Passage provided.
DISCUSSION
This study reports the first-in-human experience with the Swift Sync temporary pacing catheter, a novel device implanted via the internal jugular vein approach to provide temporary atrioventricular synchronous pacing. We demonstrated the feasibility and initial safety of the study device in patients undergoing elective cardiac catheterization procedures. The catheter was successfully delivered and retrieved in all patients and achieved adequate pacing thresholds in all patients, although it required one patient higher MA to pace atrium. . There were no deaths, major adverse cardiac events, or device-related adverse events.
Impaired electromechanical coupling at any level (atrioventricular, interventricular, and intraventricular) can worsen cardiac performance and heart failure symptoms. Conversely, improving electromechanical dyssynchrony and restoring the physiologic AV relationship results in improved myocardial performance, reduced severity of mitral regurgitation, and ultimately increased cardiac output (1). These hemodynamics benefits are desirable in patients needing temporary pacing, particularly those with impaired hemodynamics, such as cardiogenic shock, myocardial infarction with right ventricular involvement, left ventricular hypertrophy, or decompensated heart failure.
Nearly all temporary pacing is done trans-venously with a single bipolar catheter, which is floated or advanced into the right ventricle (5). This only allows ventricular pacing without atrial pacing and tracking or AV synchrony. Furthermore, these catheters displace easily. Even with active fixation, there can be complications such as loss of pacing capture or potential ventricular perforation(6). We believe TAVSP catheter design with multiple unipolar expanding leads will improve endocardial contact and catheter stability.

Data extracts.
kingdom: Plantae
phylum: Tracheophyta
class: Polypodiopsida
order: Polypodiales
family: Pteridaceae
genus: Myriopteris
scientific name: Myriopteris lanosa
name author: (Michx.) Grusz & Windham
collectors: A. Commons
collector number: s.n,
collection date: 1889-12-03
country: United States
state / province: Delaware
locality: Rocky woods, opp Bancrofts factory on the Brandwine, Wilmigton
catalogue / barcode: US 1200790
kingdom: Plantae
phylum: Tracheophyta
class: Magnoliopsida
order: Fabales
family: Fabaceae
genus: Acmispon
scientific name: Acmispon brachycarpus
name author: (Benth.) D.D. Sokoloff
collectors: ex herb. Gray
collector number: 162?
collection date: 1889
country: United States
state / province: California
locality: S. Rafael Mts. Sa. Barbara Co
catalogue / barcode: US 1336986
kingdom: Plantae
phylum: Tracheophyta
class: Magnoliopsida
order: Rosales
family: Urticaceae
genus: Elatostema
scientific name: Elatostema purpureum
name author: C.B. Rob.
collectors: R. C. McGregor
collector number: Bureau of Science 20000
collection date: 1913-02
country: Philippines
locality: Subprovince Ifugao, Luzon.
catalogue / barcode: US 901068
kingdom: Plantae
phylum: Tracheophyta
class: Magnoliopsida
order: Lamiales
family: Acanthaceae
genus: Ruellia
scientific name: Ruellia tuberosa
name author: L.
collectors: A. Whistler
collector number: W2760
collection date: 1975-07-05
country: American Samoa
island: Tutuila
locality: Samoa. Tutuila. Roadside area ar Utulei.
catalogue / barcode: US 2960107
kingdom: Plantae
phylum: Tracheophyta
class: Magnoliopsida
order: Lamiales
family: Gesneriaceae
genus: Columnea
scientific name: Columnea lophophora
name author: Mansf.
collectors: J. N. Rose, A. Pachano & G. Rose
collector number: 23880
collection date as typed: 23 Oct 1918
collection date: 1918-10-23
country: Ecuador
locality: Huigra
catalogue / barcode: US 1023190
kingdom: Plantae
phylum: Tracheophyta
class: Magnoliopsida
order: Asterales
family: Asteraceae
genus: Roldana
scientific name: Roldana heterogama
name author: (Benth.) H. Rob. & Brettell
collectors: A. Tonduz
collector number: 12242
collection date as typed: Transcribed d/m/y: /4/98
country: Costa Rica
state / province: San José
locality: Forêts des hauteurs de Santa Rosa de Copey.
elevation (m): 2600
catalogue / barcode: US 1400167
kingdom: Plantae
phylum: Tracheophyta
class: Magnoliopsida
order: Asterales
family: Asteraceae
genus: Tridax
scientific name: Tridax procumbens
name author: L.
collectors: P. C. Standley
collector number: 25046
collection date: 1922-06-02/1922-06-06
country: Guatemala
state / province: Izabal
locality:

Task item A. From the discussion of the Swift Sync pacing catheter study, write out the part starting with "Impaired electromechanical coupling" and going on through "decompensated heart failure.".
Task item B. According to the discussion of the Swift Sync pacing catheter study, which vein is used to implant the device?
Task item C. Carry on the discussion of the Swift Sync pacing catheter study from where it stops.
The records have no connection to the text.

Response area A.
Impaired electromechanical coupling at any level (atrioventricular, interventricular, and intraventricular) can worsen cardiac performance and heart failure symptoms. Conversely, improving electromechanical dyssynchrony and restoring the physiologic AV relationship results in improved myocardial performance, reduced severity of mitral regurgitation, and ultimately increased cardiac output (1). These hemodynamics benefits are desirable in patients needing temporary pacing, particularly those with impaired hemodynamics, such as cardiogenic shock, myocardial infarction with right ventricular involvement, left ventricular hypertrophy, or decompensated heart failure.

Response area B. The internal jugular vein.

Response area C.
AV synchrony is obtained during cardiac surgery by directly suturing temporary transcutaneous leads to the epicardium(7). These leads are then connected to an external cardiac pacer box, and AV synchrony can be achieved. However, these leads are not without potential complications. There are reports of infections, myocardial damage, ventricular arrhythmia, and cardiac perforations with these leads(8). In addition, removing the leads can be complicated, as highlighted by the published tragic case of Neal Armstrong (the first astronaut to walk on the Moon), who died of cardiac tamponade immediately following the removal of his epicardial transcutaneous leads. There were no device-related adverse events in our study. The atraumatic round tip of the lead was designed to minimize chamber perforation and erosion. The profile size of the TAVPS is comparable with some of the commercially available temporary pacing venous catheters.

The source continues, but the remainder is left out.